TOBELO — Kehadiran kekuatan politik baru mulai mewarnai dinamika demokrasi di Maluku Utara. Ketua DPD Partai Gerakan Rakyat Kabupaten Halmahera Utara, Mujril Musa, mengungkapkan bahwa partainya hadir untuk memberikan pilihan segar bagi masyarakat yang mendambakan pembaruan dan integritas dalam bernegara.

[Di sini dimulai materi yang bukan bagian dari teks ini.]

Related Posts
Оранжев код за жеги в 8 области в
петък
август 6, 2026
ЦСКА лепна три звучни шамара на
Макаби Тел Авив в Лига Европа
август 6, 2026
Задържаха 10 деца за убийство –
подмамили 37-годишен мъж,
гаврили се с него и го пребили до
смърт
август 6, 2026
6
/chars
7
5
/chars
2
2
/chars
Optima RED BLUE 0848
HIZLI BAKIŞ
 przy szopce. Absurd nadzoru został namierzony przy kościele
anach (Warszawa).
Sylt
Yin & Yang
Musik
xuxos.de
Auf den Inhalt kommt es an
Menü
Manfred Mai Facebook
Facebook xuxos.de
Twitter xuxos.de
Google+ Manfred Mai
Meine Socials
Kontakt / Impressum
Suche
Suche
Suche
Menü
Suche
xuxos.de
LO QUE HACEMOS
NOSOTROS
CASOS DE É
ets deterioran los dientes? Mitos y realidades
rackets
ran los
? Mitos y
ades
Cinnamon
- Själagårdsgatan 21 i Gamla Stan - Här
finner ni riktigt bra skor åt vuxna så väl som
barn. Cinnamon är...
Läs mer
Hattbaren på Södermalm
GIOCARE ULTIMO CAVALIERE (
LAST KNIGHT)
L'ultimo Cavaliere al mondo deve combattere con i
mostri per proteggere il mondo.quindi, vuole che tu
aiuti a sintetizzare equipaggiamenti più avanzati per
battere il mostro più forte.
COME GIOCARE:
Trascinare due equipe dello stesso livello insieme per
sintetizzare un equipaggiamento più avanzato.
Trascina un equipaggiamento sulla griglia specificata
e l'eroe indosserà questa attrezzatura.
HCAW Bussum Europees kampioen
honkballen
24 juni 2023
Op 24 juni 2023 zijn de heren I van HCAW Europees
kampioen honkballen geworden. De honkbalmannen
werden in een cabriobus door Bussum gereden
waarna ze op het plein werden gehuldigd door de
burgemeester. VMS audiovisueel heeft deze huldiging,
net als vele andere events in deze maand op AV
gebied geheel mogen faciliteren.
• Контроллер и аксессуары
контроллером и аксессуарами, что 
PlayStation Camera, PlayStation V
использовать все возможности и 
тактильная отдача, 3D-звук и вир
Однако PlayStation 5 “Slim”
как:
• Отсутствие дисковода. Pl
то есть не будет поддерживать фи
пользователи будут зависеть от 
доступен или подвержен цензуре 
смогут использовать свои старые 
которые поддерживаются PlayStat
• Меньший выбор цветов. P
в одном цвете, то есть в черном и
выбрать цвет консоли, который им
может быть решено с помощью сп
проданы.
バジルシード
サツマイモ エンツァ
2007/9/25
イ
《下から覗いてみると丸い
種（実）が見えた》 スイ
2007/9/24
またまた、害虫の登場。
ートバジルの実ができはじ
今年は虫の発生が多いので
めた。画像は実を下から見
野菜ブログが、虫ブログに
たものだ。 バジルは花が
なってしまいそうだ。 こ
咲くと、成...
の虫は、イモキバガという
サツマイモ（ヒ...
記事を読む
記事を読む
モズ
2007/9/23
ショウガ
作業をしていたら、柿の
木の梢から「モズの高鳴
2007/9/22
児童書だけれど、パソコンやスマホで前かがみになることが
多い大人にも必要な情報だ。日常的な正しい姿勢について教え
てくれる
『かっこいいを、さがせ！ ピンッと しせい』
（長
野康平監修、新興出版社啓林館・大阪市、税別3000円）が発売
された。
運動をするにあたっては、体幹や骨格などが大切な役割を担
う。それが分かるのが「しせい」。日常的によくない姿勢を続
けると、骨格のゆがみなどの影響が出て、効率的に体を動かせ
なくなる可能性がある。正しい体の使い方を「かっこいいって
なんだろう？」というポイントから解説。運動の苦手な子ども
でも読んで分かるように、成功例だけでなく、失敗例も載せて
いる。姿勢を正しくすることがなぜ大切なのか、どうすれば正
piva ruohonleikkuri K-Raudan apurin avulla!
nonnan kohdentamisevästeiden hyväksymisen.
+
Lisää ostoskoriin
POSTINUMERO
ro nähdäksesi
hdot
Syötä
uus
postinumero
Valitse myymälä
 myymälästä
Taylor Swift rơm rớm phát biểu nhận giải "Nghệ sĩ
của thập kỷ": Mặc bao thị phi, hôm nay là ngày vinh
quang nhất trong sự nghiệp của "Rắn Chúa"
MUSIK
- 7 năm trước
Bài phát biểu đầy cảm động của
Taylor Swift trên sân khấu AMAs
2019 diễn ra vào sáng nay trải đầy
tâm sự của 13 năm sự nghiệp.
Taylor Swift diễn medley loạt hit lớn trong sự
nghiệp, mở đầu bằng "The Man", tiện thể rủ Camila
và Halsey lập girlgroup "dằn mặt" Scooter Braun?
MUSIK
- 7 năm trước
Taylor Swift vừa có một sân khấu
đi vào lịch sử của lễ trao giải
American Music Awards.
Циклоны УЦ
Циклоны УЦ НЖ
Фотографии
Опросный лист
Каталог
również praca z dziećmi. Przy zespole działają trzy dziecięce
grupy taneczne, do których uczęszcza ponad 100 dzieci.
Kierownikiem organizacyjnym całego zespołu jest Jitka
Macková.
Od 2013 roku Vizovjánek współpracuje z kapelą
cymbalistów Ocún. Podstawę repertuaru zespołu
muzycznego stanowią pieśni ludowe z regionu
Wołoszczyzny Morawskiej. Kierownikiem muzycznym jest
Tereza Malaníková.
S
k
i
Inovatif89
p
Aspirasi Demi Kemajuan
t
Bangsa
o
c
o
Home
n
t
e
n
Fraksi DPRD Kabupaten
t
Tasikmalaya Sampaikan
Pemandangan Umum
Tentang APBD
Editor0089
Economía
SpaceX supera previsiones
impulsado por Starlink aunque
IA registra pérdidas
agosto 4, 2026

Pasca deklarasi resmi dalam Rapat Kerja Nasional (Rakernas) I di Jakarta pada Januari lalu, DPD Partai Gerakan Rakyat Halmahera Utara langsung bergerak cepat melakukan sosialisasi dan mengajak masyarakat untuk tetap menjaga kebersamaan di tengah perbedaan pilihan politik.
Alternatif di Tengah Kejenuhan Politik
Menurut Mujril, Partai Gerakan Rakyat yang dipimpin oleh putra daerah Maluku Utara, Sahrin Hamid, membawa semangat baru untuk memperjuangkan hak-hak sipil dan keadilan sosial melalui jalur politik formal.
“Kehadiran Partai Gerakan Rakyat menghadirkan pilihan baru di tengah kejenuhan masyarakat terhadap partai-partai lama. Kami mengusung semangat pembaruan untuk Indonesia yang lebih baik,” ujar Mujril Musa dalam keterangannya di Tobelo, Kamis (12/2/2026).
Fokus pada Kedaulatan Rakyat
Mujril menjelaskan bahwa pembentukan partai ini memiliki landasan ideologi yang kuat, yakni memperjuangkan kedaulatan rakyat secara nyata. Melalui struktur yang baru terbentuk, pihaknya berkomitmen menjadi wadah aspirasi bagi seluruh lapisan masyarakat di Halmahera Utara.
Kegiatan sosialisasi yang dilakukan saat ini bertujuan untuk memperkenalkan visi dan misi partai agar masyarakat memahami nilai-nilai yang diperjuangkan oleh Partai Gerakan Rakyat sejak dini.
Himbauan Jaga Sitkamtibmas yang Kondusif
Demi menjaga stabilitas politik dan keamanan di wilayah Provinsi Maluku Utara, Mujril menghimbau kepada seluruh lapisan masyarakat, khususnya para loyalis Partai Gerakan Rakyat, untuk tetap menjaga Situasi Keamanan dan Ketertiban Masyarakat (Sitkamtibmas) agar tetap kondusif.
Ia menegaskan bahwa perbedaan dukungan adalah hal yang lumrah dalam demokrasi, namun kedamaian daerah harus tetap menjadi prioritas utama.
“Mari kita tunjukkan bahwa kedewasaan berpolitik adalah kunci utama dalam menciptakan Maluku Utara, khususnya Halmahera Utara, yang damai dan sejahtera,” tutup Mujril Musa.